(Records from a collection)
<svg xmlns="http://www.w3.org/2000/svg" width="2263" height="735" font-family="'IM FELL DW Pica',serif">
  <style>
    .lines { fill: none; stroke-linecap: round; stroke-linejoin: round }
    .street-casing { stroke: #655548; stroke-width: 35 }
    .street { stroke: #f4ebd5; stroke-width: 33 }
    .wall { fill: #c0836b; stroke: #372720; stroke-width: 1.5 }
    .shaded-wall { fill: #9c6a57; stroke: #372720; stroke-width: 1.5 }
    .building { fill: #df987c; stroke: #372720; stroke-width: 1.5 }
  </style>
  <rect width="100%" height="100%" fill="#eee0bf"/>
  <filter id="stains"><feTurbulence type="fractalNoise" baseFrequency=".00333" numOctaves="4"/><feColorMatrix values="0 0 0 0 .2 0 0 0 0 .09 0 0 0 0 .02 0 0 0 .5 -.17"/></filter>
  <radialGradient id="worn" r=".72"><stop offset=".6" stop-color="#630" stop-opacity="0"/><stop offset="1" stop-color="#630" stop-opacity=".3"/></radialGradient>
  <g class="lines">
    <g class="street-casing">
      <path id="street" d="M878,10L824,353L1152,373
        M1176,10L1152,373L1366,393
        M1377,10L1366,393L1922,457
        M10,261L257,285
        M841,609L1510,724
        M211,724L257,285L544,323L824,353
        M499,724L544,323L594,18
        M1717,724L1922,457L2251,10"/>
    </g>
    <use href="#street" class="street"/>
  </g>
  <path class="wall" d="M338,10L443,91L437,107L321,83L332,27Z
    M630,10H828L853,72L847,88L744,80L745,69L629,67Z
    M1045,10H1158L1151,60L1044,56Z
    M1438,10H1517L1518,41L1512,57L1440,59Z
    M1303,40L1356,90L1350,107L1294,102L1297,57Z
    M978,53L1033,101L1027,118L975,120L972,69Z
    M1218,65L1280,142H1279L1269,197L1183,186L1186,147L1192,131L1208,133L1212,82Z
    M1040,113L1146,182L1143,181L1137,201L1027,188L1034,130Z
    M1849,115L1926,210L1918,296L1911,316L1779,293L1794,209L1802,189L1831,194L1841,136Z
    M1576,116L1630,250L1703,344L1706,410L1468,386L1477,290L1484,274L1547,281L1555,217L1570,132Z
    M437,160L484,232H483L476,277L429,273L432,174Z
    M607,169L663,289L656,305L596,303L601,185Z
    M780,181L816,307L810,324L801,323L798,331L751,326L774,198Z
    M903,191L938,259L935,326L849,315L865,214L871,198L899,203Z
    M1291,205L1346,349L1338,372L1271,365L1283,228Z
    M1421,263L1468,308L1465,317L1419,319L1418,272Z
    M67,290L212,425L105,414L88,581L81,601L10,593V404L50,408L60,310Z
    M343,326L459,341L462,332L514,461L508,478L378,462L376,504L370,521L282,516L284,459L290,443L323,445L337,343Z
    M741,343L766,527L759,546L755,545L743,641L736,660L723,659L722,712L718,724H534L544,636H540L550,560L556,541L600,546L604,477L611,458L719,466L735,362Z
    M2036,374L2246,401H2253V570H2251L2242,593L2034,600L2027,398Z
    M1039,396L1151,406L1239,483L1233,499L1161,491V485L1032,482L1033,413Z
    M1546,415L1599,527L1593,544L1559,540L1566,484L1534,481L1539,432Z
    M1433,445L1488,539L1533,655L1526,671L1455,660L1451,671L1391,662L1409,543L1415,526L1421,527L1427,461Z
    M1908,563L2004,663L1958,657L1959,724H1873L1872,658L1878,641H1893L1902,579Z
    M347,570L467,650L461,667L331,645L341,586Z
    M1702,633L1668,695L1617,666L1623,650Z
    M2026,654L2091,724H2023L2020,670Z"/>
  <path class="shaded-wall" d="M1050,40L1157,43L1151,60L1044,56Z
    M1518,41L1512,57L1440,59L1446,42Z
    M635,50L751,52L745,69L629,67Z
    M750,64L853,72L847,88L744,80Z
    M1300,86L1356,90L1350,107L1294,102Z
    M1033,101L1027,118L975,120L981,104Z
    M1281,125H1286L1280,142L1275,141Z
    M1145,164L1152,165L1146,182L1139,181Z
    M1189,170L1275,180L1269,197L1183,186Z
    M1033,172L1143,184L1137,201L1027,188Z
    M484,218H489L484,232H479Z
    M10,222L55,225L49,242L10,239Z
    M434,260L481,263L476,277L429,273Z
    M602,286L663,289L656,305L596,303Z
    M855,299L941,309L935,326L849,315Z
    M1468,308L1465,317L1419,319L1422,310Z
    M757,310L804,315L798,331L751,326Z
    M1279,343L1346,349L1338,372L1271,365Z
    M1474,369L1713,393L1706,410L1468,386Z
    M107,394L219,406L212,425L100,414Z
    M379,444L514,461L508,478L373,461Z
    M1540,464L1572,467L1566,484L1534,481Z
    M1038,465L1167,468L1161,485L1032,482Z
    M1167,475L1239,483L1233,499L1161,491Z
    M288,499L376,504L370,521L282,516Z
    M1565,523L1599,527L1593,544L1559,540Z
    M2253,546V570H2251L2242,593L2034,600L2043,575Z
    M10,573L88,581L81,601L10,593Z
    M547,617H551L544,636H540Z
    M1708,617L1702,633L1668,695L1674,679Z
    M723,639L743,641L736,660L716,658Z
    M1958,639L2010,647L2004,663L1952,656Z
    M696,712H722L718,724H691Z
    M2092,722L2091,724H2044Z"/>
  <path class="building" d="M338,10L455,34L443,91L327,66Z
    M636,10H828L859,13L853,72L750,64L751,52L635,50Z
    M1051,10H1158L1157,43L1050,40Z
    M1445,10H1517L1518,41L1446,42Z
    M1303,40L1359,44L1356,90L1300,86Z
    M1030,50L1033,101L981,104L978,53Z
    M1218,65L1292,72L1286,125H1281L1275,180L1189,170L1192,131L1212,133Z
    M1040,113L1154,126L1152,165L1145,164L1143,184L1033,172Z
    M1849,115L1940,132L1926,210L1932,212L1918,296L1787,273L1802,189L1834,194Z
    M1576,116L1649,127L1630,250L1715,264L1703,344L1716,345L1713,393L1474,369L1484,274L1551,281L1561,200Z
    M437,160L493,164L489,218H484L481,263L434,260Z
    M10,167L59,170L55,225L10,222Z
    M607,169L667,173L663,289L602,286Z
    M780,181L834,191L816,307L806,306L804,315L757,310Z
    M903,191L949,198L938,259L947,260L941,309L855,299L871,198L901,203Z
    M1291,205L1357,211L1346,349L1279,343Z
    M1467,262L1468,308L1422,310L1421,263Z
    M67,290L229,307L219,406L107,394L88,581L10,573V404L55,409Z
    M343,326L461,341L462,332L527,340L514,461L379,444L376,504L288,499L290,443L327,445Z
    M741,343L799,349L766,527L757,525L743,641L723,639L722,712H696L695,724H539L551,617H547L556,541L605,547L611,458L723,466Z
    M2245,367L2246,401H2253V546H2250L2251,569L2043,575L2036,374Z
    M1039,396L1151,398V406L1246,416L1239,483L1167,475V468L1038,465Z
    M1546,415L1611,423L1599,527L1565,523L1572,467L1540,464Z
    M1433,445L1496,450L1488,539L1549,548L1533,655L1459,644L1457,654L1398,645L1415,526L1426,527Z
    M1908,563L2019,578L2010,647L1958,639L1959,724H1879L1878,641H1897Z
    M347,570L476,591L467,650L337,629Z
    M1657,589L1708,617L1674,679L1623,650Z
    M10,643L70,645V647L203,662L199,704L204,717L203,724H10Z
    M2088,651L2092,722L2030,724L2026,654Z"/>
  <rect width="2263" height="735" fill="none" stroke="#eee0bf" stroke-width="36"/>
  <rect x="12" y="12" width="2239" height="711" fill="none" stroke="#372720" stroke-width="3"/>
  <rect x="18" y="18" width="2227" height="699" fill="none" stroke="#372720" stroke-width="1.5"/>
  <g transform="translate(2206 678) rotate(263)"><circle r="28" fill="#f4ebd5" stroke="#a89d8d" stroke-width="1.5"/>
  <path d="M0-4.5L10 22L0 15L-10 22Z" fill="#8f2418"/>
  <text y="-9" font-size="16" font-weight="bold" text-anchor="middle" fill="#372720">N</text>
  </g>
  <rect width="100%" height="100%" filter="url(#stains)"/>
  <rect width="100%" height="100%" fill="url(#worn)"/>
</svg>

---

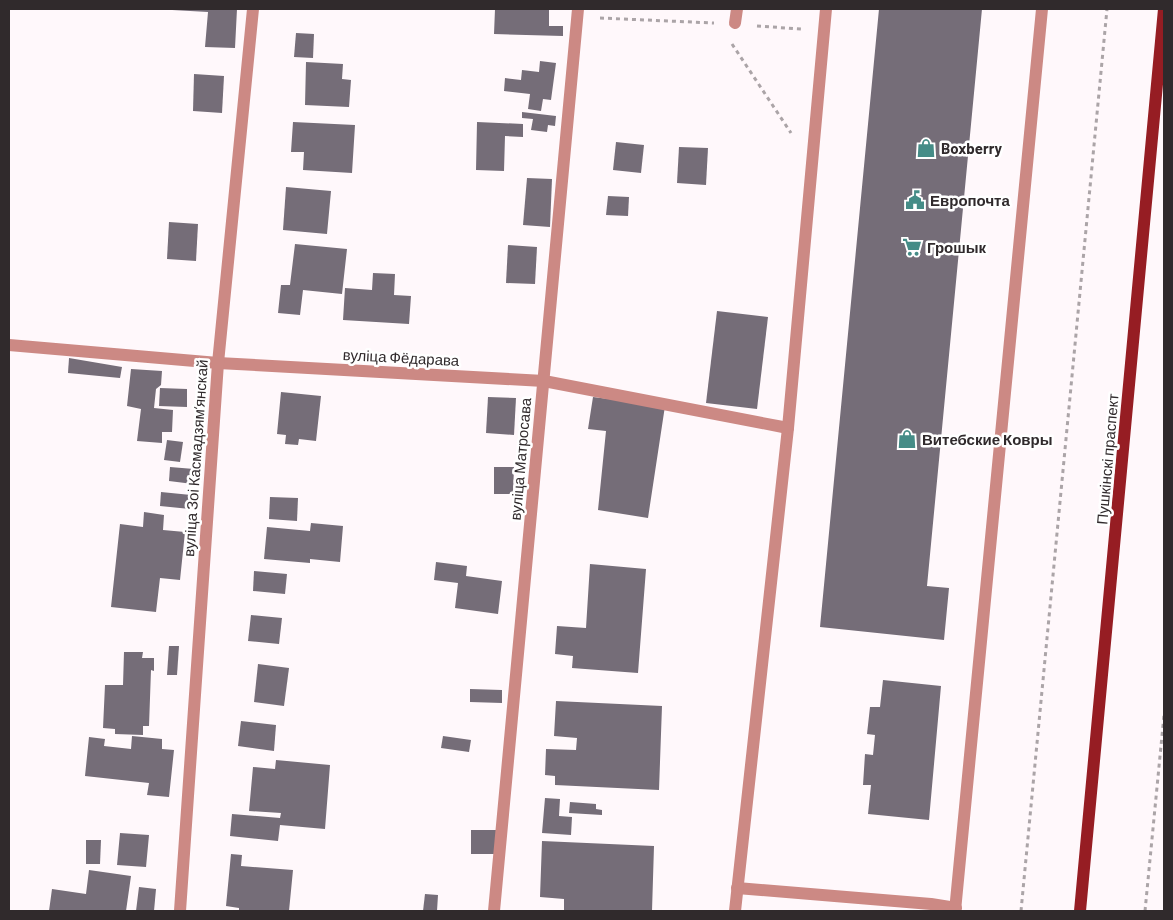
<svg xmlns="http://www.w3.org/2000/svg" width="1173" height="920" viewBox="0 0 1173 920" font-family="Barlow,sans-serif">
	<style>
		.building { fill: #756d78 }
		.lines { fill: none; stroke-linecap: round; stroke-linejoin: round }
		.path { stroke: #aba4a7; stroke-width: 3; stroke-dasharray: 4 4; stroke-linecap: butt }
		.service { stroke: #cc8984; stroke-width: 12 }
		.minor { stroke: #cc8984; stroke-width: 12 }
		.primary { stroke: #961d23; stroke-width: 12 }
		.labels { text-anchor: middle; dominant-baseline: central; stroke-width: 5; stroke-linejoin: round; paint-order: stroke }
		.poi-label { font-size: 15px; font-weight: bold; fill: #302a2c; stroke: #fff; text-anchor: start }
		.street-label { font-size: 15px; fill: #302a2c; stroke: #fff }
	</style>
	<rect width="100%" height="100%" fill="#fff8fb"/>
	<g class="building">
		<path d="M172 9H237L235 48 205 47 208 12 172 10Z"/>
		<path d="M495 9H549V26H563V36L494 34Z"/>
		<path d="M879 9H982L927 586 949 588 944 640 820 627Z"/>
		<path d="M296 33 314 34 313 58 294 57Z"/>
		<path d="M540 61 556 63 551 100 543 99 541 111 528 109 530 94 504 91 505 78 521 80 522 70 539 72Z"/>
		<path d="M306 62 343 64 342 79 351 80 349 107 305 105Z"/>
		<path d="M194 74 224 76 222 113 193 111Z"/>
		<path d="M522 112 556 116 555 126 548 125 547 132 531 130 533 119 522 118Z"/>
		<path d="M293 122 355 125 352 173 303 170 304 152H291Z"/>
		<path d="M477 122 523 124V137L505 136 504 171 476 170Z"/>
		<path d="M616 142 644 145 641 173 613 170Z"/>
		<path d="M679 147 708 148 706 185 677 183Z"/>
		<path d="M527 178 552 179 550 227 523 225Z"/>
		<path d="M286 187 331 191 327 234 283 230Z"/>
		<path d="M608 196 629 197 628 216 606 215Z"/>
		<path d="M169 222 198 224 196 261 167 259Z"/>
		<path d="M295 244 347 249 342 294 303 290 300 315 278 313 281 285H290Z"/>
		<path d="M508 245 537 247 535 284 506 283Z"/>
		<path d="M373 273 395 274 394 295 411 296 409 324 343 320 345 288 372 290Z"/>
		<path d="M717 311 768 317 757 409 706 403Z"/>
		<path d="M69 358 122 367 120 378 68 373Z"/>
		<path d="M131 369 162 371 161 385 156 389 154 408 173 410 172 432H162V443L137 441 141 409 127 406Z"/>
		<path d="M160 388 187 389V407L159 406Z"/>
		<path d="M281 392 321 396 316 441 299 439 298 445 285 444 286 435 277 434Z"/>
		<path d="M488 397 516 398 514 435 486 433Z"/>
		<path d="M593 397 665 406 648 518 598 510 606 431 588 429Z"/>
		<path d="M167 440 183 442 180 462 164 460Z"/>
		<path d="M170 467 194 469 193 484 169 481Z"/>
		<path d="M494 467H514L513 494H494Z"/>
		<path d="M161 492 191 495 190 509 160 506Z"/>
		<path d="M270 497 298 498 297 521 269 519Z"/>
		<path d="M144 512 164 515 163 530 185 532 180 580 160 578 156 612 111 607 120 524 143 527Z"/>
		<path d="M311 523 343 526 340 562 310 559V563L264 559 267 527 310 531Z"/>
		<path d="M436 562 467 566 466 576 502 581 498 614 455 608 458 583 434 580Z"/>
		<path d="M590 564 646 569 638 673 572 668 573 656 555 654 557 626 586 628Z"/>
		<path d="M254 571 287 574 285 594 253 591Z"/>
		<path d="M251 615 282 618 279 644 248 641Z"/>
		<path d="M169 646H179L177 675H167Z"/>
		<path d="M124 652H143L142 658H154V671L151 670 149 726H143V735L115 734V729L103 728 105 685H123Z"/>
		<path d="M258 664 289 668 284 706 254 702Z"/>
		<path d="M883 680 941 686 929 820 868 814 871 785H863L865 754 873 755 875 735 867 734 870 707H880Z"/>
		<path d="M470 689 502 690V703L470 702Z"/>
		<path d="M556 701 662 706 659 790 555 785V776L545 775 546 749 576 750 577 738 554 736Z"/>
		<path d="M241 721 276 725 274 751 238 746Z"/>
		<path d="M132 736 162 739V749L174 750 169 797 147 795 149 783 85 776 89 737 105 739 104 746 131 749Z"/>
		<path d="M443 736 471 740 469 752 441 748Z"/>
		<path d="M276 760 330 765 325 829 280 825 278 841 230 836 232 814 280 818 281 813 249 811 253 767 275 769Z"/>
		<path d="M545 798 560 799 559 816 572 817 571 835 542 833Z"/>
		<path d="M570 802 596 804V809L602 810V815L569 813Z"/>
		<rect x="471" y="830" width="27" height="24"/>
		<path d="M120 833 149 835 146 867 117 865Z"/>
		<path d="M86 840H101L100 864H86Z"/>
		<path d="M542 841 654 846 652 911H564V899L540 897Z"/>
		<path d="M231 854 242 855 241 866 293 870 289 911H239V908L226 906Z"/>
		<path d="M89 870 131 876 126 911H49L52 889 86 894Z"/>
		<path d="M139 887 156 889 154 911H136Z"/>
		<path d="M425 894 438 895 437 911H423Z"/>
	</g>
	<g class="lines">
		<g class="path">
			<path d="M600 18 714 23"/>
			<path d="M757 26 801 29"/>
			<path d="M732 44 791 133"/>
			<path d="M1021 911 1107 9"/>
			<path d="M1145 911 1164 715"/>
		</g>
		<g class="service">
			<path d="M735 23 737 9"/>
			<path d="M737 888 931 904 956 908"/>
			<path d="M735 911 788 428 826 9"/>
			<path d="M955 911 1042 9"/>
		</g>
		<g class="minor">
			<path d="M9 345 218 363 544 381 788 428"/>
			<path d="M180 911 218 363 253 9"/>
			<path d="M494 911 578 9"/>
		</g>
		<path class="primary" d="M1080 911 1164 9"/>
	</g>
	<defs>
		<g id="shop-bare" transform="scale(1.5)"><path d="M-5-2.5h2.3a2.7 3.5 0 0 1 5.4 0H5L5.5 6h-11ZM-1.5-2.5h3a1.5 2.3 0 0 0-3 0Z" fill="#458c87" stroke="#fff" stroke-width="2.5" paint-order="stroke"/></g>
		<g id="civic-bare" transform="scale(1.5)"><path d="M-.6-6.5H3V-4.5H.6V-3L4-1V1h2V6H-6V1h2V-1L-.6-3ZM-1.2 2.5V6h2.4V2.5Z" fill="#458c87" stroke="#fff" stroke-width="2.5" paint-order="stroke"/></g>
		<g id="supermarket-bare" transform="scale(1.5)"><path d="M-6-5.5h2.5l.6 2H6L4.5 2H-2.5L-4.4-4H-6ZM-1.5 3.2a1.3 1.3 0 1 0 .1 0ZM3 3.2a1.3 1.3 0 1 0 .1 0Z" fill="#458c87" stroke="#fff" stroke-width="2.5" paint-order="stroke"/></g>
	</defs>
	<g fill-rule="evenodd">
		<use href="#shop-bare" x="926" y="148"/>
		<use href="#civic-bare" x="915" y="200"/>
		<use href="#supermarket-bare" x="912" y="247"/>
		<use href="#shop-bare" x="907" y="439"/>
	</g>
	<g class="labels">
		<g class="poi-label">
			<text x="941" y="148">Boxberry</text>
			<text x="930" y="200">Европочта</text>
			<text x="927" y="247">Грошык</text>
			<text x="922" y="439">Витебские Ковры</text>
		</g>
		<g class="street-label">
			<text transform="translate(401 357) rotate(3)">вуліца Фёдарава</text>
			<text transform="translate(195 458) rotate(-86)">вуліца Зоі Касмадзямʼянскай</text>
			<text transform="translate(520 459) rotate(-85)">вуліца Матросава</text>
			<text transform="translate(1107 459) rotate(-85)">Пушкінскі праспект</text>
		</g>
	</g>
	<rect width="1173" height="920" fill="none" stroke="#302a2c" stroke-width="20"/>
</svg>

...

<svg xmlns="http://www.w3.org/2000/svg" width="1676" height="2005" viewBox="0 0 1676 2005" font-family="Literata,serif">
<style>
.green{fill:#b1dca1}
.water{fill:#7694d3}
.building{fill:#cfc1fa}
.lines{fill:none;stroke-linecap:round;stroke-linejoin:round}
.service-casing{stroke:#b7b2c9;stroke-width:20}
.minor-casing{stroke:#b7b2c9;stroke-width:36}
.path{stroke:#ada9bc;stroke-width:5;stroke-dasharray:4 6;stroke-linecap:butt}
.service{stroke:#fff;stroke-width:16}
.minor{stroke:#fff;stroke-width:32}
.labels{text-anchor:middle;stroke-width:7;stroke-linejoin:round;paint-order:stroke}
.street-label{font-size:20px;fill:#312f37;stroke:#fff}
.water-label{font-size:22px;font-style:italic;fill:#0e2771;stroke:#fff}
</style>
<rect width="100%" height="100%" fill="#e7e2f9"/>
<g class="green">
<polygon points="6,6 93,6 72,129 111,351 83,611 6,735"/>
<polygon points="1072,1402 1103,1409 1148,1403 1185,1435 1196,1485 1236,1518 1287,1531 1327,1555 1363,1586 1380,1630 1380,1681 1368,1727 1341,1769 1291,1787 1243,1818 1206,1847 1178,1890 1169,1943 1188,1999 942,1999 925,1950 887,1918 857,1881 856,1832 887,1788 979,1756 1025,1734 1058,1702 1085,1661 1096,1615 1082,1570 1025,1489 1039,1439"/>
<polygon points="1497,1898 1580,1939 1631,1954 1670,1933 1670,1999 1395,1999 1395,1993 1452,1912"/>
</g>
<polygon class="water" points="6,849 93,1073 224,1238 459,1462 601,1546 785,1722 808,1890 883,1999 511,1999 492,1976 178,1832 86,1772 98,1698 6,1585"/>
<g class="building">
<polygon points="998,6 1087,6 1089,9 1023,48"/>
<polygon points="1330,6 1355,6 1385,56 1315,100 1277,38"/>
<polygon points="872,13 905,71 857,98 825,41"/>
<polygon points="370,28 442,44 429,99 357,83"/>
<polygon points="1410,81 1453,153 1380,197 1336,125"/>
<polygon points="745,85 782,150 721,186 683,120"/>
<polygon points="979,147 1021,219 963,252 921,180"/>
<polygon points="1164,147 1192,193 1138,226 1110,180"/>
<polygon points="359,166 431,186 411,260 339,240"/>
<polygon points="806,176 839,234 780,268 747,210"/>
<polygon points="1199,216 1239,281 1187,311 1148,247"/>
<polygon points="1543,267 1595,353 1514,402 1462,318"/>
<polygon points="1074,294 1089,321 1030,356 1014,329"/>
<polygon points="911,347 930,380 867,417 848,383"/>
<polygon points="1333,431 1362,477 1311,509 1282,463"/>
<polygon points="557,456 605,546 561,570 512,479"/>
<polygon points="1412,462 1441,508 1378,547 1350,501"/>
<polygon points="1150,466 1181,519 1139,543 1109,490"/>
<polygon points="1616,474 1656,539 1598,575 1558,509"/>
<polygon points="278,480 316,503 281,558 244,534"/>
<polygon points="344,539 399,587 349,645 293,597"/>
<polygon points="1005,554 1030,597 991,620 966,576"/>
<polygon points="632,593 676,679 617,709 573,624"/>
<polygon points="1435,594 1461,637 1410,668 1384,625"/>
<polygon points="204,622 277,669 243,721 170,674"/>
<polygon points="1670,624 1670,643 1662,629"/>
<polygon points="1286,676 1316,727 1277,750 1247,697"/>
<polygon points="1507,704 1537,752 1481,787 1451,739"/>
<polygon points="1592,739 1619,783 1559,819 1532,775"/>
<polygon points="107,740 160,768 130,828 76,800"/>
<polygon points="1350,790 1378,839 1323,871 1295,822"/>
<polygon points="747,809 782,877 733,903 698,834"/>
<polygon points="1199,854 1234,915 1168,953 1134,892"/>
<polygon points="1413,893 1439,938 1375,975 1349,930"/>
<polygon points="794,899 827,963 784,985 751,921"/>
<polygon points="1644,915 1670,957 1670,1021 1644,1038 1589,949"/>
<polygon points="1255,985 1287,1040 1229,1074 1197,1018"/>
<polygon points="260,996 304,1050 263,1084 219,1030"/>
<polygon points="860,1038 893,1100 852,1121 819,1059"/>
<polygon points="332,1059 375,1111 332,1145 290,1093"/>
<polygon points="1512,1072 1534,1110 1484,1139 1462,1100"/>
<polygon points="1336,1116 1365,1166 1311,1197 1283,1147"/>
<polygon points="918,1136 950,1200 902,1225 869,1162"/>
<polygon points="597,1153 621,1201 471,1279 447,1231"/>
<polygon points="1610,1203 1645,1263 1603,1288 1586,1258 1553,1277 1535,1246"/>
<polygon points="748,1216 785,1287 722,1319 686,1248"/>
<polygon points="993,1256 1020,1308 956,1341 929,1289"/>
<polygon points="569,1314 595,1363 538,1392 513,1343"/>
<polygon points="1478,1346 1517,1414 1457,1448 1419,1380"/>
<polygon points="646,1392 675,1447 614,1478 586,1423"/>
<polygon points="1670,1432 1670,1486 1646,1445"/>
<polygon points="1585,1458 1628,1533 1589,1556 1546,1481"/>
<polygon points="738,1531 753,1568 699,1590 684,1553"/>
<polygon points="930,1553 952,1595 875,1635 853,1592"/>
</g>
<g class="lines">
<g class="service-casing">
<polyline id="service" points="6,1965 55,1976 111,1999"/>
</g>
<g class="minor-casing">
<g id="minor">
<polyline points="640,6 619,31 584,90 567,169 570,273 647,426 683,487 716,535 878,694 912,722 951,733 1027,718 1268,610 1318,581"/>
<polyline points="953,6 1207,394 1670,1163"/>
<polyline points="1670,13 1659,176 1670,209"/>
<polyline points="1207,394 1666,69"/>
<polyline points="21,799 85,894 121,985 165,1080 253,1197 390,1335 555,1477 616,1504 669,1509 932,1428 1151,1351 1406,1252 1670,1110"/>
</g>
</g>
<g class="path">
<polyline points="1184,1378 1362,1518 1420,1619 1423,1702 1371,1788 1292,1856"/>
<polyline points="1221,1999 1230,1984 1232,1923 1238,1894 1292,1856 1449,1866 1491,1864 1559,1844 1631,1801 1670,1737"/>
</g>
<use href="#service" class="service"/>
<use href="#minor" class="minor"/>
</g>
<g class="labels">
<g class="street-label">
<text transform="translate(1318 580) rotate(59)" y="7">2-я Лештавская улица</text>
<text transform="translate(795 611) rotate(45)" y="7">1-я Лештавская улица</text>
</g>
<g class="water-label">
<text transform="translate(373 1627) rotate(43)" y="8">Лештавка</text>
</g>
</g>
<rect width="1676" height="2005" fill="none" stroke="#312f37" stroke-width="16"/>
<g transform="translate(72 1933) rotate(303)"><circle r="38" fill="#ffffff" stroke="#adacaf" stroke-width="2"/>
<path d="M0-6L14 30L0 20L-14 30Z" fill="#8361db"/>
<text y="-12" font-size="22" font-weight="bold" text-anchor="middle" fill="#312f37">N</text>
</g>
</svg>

• Your assignment: Would you filter the records and copy out each line containing "linecap"?

• Exercise solution:
    .lines { fill: none; stroke-linecap: round; stroke-linejoin: round }
		.lines { fill: none; stroke-linecap: round; stroke-linejoin: round }
		.path { stroke: #aba4a7; stroke-width: 3; stroke-dasharray: 4 4; stroke-linecap: butt }
.lines{fill:none;stroke-linecap:round;stroke-linejoin:round}
.path{stroke:#ada9bc;stroke-width:5;stroke-dasharray:4 6;stroke-linecap:butt}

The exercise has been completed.